§ What this task involves:
Count the lines in the records below that contain the word "nearest". Reply with the number alone.

§ Provided data:
__________
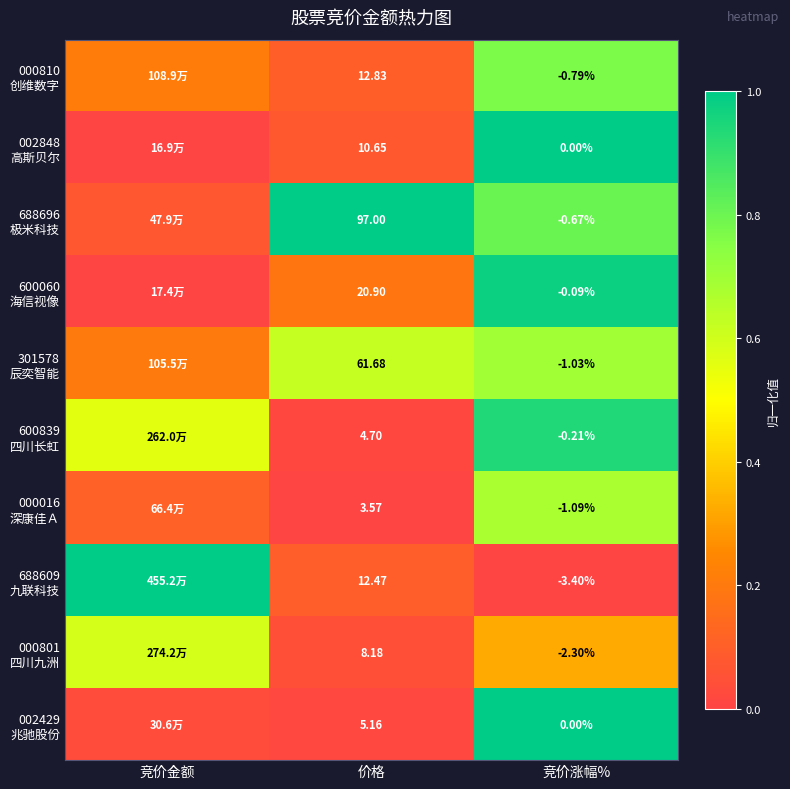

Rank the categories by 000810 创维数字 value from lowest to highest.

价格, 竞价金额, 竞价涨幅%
__________
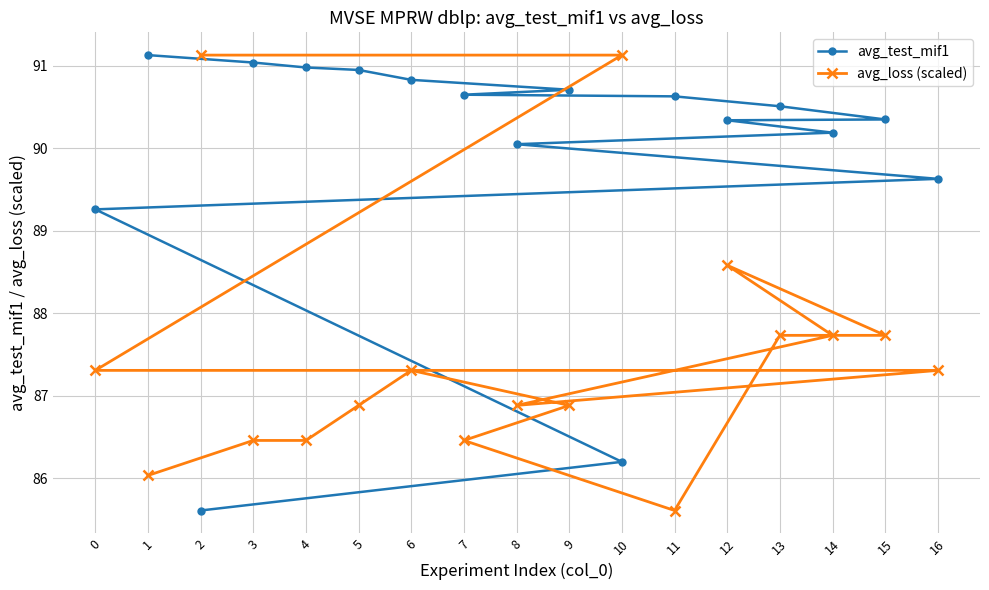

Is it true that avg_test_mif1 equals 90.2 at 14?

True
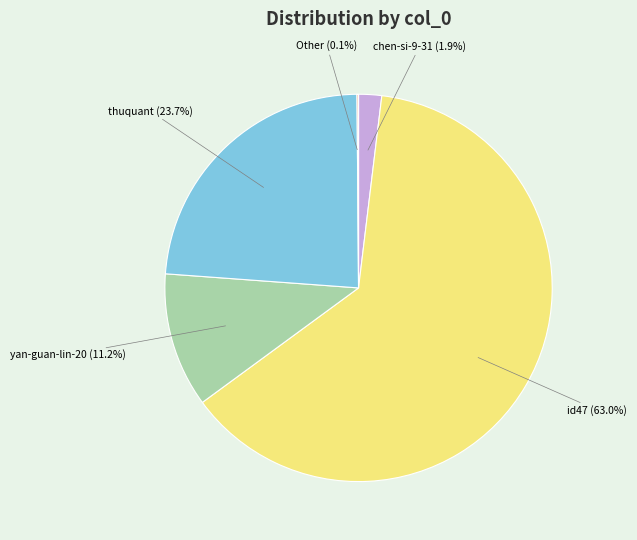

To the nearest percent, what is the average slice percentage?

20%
__________
§ Finished task:
1